Students will then learn how to build Katie’s backbone consisting of the keel, stem, and transom. They will construct and install the molds which will be framed with ribbands. Then they will go on to steam bending the oak frames that get shaped around the ribbands.
Katie, will be carvel planked, so students will learn how to line off, spile, shape, hollow, round, and bevel carvel planks to fit around the oak frames of the boat and butt up against one-another edge-to-edge. Then students will seal tight the planks by caulking the seams with cotton.
Katie’s upper work’s consist of a deck and cabin, so students will learn how to construct a deck beginning with the shelf and clamp, and then go on to the deck beams and carlins, along with framing the cabin. Then they will lay the deck itself and enclose the cabin.
Students will learn spar making skills beginning with learning how to develop the taper lines for spars and then go on to shape them using hand tools.

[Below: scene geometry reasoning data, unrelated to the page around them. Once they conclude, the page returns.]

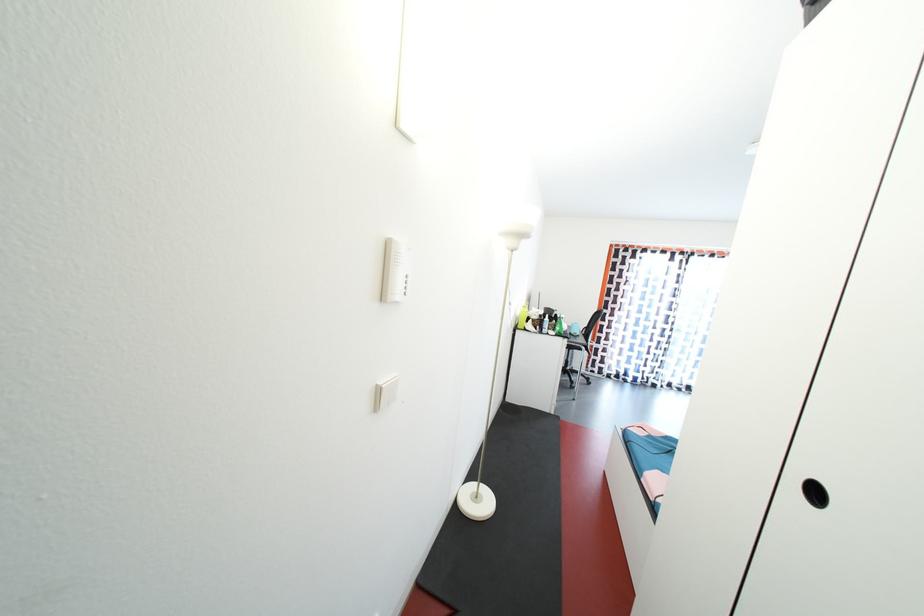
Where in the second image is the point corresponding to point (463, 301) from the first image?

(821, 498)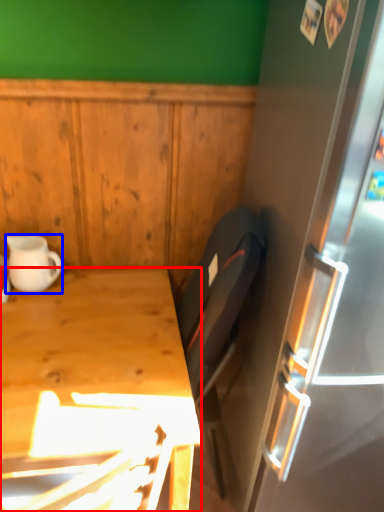
Question: Among these objects, which one is nearest to the camera, desk (highlighted by a red box) or coffee cup (highlighted by a blue box)?

Choices:
 (A) desk
 (B) coffee cup

Answer: (A)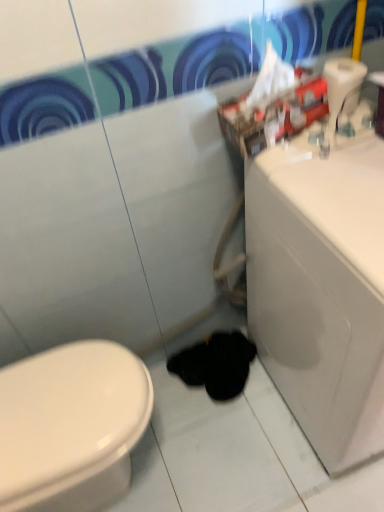
Question: Is the depth of white glossy sink at right less than that of black fuzzy animal at lower center?

Choices:
 (A) no
 (B) yes

Answer: (B)

Question: Is white glossy sink at right taller than black fuzzy animal at lower center?

Choices:
 (A) no
 (B) yes

Answer: (B)

Question: Is white glossy sink at right not close to black fuzzy animal at lower center?

Choices:
 (A) no
 (B) yes

Answer: (A)

Question: From a real-world perspective, is white glossy sink at right physically below black fuzzy animal at lower center?

Choices:
 (A) yes
 (B) no

Answer: (B)

Question: Is white glossy sink at right to the right of black fuzzy animal at lower center from the viewer's perspective?

Choices:
 (A) yes
 (B) no

Answer: (A)

Question: From the image's perspective, relative to black fuzzy animal at lower center, is white plastic toilet paper at upper right above or below?

Choices:
 (A) above
 (B) below

Answer: (A)

Question: In terms of height, does white plastic toilet paper at upper right look taller or shorter compared to black fuzzy animal at lower center?

Choices:
 (A) short
 (B) tall

Answer: (B)

Question: In terms of width, does white plastic toilet paper at upper right look wider or thinner when compared to black fuzzy animal at lower center?

Choices:
 (A) wide
 (B) thin

Answer: (B)

Question: From a real-world perspective, is white plastic toilet paper at upper right above or below black fuzzy animal at lower center?

Choices:
 (A) above
 (B) below

Answer: (A)

Question: Relative to black fuzzy animal at lower center, is white glossy sink at right in front or behind?

Choices:
 (A) front
 (B) behind

Answer: (A)

Question: From their relative heights in the image, would you say white glossy sink at right is taller or shorter than black fuzzy animal at lower center?

Choices:
 (A) short
 (B) tall

Answer: (B)

Question: From a real-world perspective, is white glossy sink at right above or below black fuzzy animal at lower center?

Choices:
 (A) below
 (B) above

Answer: (B)

Question: Considering the positions of white glossy sink at right and black fuzzy animal at lower center in the image, is white glossy sink at right bigger or smaller than black fuzzy animal at lower center?

Choices:
 (A) big
 (B) small

Answer: (A)

Question: Is black fuzzy animal at lower center situated inside white glossy sink at right or outside?

Choices:
 (A) outside
 (B) inside

Answer: (A)

Question: From the image's perspective, relative to white glossy sink at right, is black fuzzy animal at lower center above or below?

Choices:
 (A) below
 (B) above

Answer: (A)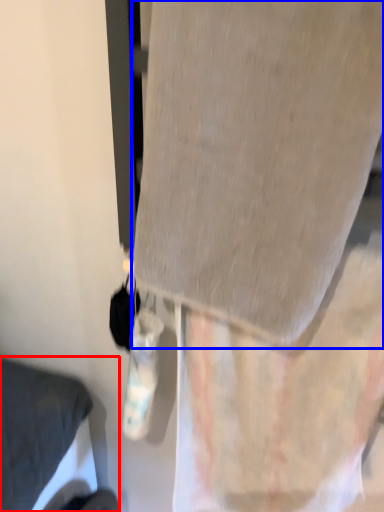
Question: Among these objects, which one is nearest to the camera, furniture (highlighted by a red box) or fabric (highlighted by a blue box)?

Choices:
 (A) furniture
 (B) fabric

Answer: (B)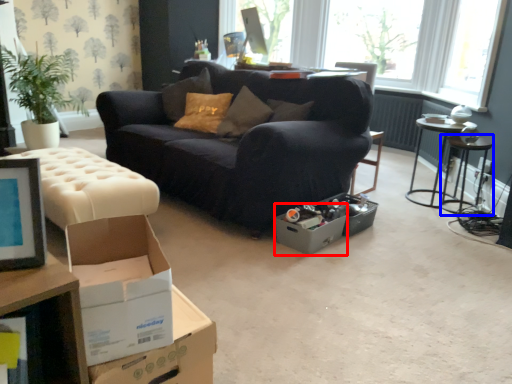
Question: Among these objects, which one is nearest to the camera, cardboard box (highlighted by a red box) or side table (highlighted by a blue box)?

Choices:
 (A) cardboard box
 (B) side table

Answer: (A)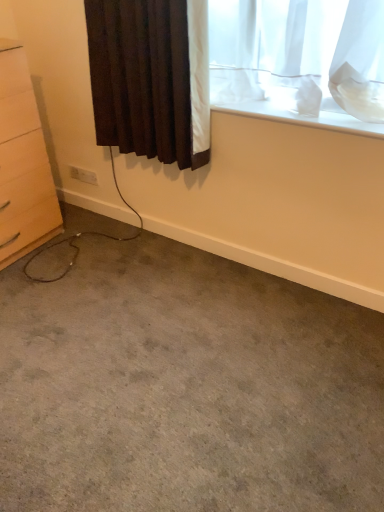
Question: Is white matte window sill at upper right thinner than brown textured curtain at upper left?

Choices:
 (A) no
 (B) yes

Answer: (A)

Question: From a real-world perspective, is white matte window sill at upper right on brown textured curtain at upper left?

Choices:
 (A) yes
 (B) no

Answer: (B)

Question: Considering the relative positions of white matte window sill at upper right and brown textured curtain at upper left in the image provided, is white matte window sill at upper right in front of brown textured curtain at upper left?

Choices:
 (A) yes
 (B) no

Answer: (B)

Question: Can you confirm if white matte window sill at upper right is positioned to the right of brown textured curtain at upper left?

Choices:
 (A) yes
 (B) no

Answer: (A)

Question: Is white matte window sill at upper right positioned with its back to brown textured curtain at upper left?

Choices:
 (A) yes
 (B) no

Answer: (B)

Question: From a real-world perspective, is white matte window sill at upper right below brown textured curtain at upper left?

Choices:
 (A) yes
 (B) no

Answer: (A)

Question: From a real-world perspective, is gray carpet at lower center located beneath light wood chest of drawers at left?

Choices:
 (A) yes
 (B) no

Answer: (A)

Question: Is gray carpet at lower center to the right of light wood chest of drawers at left from the viewer's perspective?

Choices:
 (A) yes
 (B) no

Answer: (A)

Question: From the image's perspective, does gray carpet at lower center appear lower than light wood chest of drawers at left?

Choices:
 (A) no
 (B) yes

Answer: (B)

Question: From a real-world perspective, is gray carpet at lower center on top of light wood chest of drawers at left?

Choices:
 (A) yes
 (B) no

Answer: (B)

Question: Considering the relative sizes of gray carpet at lower center and light wood chest of drawers at left in the image provided, is gray carpet at lower center taller than light wood chest of drawers at left?

Choices:
 (A) yes
 (B) no

Answer: (B)

Question: Is light wood chest of drawers at left a part of gray carpet at lower center?

Choices:
 (A) yes
 (B) no

Answer: (B)

Question: Considering the relative sizes of white plastic electric outlet at lower left and gray carpet at lower center in the image provided, is white plastic electric outlet at lower left smaller than gray carpet at lower center?

Choices:
 (A) no
 (B) yes

Answer: (B)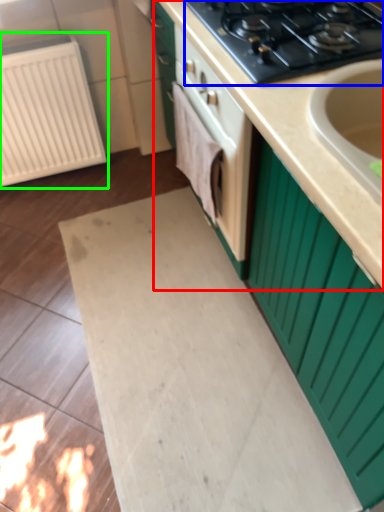
Question: Based on their relative distances, which object is nearer to countertop (highlighted by a red box)? Choose from gas stove (highlighted by a blue box) and radiator (highlighted by a green box).

Choices:
 (A) gas stove
 (B) radiator

Answer: (A)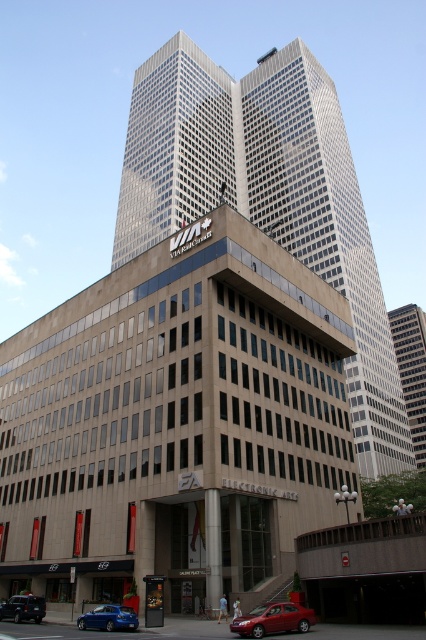
Consider the image. You are a delivery driver who needs to park your truck, which is 40 feet long, between the glassy reflective skyscraper at center and the shiny red sedan at lower center. Is there enough space for your truck?

The distance between the glassy reflective skyscraper at center and the shiny red sedan at lower center is 377.08 feet. Since your truck is only 40 feet long, there is more than enough space to park it between them.

You are a delivery driver who needs to park your metallic blue hatchback at lower left near the glassy steel skyscraper at center. Given that the parking spot is 5 meters away from the base of the skyscraper, will your car fit without touching the building?

The glassy steel skyscraper at center is larger in size than the metallic blue hatchback at lower left, but the parking spot is 5 meters away from the base of the skyscraper. Since the distance provided is sufficient for parking, the metallic blue hatchback at lower left can fit without touching the building.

In the final stages students will learn to “fit out” the boat in installing all the necessary hardware. Second-year students will apply yacht joinery skills to complete the interior of the cabin.
Finally the students will learn finishing skills beginning with fairing the hull, preparing for topsides paint, bottom paint, and varnish, and then applying the various finishes.
In the building of Katie, students will learn team work. It has been said, “To work with someone is to know him; to build a boat with him is to know him well.“ And so it goes at GLBBS. The goal is to have Katie ready for launching on graduation day.